Summary
The Cascade and Chinook Project is located in the Walker Ridge area in the Gulf of Mexico (GOM), 250 miles south of New Orleans in depths between 8,200 and 8,900 ft. The oil-producing reservoir is in the Lower Tertiary Wilcox formation, with a gross sand thickness of 1,200 ft. The reservoir midpoint is at an average depth of 25,600 ft true vertical depth subsea (TVDss), with a bottomhole pressure of 19,500 psi and a bottomhole temperature of 260°F. The reservoir comprises vertically stacked thin beds of sand and fine-grained-siltstone intervals with effectively no vertical permeability. Additional information on this project can be found in Moraes et al. (2010).
Multiple limitations were considered during the initial design phase of the frac-pack program. The fracs were designed taking into account the use of a single-trip multizone (STMZ) sand-control system.
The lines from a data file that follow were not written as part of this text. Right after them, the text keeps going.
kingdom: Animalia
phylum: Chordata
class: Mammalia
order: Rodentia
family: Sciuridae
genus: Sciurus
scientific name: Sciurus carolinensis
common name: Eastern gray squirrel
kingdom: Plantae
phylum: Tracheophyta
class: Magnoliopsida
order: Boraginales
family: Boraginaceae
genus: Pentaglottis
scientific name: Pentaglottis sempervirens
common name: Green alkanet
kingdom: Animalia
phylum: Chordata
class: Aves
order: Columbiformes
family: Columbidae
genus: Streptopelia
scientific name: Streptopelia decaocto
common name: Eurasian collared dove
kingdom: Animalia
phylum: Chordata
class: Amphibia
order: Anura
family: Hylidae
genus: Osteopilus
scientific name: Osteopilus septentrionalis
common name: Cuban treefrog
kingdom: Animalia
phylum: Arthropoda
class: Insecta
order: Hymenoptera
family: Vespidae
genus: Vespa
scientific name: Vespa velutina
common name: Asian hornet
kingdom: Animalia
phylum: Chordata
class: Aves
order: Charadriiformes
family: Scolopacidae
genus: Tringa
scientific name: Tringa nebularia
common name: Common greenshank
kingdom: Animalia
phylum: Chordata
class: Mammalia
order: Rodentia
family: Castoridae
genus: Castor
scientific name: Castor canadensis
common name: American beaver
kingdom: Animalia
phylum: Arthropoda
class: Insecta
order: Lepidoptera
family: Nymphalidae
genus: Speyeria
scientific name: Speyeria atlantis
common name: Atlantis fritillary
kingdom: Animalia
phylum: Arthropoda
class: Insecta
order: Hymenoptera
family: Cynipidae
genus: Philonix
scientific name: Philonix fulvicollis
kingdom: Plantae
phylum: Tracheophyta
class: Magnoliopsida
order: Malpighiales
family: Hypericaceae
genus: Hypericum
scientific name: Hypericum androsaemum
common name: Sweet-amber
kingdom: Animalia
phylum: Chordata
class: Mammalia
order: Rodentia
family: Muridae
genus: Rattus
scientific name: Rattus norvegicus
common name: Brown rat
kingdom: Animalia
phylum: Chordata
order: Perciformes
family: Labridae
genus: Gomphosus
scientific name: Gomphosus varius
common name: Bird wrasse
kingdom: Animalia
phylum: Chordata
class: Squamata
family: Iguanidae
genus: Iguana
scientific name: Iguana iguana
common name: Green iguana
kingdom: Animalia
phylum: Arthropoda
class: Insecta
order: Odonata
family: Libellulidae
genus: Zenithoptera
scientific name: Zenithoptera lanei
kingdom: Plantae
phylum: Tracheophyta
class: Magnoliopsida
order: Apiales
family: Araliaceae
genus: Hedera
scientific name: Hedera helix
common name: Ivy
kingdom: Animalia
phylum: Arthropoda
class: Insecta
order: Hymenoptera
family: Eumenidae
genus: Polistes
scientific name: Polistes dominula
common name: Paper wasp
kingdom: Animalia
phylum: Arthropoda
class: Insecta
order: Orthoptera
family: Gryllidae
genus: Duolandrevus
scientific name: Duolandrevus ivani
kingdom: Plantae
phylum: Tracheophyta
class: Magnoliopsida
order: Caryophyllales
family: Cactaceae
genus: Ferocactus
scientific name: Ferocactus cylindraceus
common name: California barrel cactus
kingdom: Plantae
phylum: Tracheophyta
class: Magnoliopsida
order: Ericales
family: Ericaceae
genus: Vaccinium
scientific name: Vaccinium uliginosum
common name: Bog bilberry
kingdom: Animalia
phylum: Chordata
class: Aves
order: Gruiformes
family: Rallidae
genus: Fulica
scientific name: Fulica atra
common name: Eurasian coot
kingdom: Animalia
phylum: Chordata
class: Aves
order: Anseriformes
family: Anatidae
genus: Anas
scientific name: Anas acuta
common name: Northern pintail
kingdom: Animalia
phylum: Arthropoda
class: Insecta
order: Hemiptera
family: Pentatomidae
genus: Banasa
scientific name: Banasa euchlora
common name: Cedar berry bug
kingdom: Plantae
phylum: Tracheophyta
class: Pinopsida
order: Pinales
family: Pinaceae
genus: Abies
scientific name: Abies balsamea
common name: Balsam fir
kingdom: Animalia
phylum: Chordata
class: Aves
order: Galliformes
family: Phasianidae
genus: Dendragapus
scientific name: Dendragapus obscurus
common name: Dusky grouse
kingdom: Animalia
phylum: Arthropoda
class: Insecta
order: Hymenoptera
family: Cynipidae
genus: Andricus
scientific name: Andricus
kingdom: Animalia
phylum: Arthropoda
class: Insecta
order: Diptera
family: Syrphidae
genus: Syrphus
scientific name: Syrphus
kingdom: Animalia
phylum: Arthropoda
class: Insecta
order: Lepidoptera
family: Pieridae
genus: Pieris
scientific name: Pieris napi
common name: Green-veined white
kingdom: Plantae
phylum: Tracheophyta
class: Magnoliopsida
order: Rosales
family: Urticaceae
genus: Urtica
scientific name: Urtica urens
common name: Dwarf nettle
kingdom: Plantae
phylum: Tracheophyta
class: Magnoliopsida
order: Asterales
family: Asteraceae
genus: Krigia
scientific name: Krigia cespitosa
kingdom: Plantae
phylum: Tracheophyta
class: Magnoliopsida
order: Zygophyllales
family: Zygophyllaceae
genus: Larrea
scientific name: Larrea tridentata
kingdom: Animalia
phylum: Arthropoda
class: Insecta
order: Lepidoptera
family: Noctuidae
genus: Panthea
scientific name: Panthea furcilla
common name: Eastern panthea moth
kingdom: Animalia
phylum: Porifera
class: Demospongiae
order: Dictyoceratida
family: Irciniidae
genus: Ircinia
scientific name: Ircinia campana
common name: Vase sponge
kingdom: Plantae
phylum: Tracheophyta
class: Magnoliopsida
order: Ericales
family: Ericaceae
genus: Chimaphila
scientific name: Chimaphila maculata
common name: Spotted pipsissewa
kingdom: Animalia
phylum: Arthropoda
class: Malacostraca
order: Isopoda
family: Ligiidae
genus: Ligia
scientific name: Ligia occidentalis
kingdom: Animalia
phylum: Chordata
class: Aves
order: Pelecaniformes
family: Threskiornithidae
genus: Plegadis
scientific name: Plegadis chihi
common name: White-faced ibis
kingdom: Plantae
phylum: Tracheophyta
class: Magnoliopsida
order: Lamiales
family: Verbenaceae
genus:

Some of these design challenges are briefly discussed by Cunha et al. (2009). Although this system was not crucial in the overall implementation of the frac program, it added additional complexity from an operational standpoint because of a continuous, multistage frac operation. Some of the operational limitations included service-tool erosion limitations because of maximum pump rates and proppant volumes, overall frac-vessel capacity, boat-to-boat fluid transfers, and crew fatigue. The geological complexities of the reservoir were another major challenge in completing this very thick interval. Perforation intervals had to be placed to avoid a fault (and thus a potential early screenout), avoid a water contact, comply with tool-spacing limitations, and still maximize contact with net pay.
This paper addresses the approach taken to develop a fracture-stimulation program for the Lower Tertiary formation in the Cascade and Chinook Project. Some of the major questions addressed during this process include the following: How many fracture treatments are needed? What is the optimum fracture geometry? What is the desired conductivity? How to effectively position the perforation intervals? What is the desired pump rate, and is a high-density fluid needed to fracture this deep, high-pressure formation? The approach, the answers, and the treatment are discussed along with responses to additional questions that arose during the actual fracturing operations.
Along with the Lower Tertiary in the GOM, the industry faces similar challenges around the world. These include reservoirs with potentially large reserves but much lower permeability (caused by depth and in-situ stresses) where fracturing is required for both stimulation and potential formation-collapse sand control. Careful planning is necessary to avoid costly learning curves in these environments.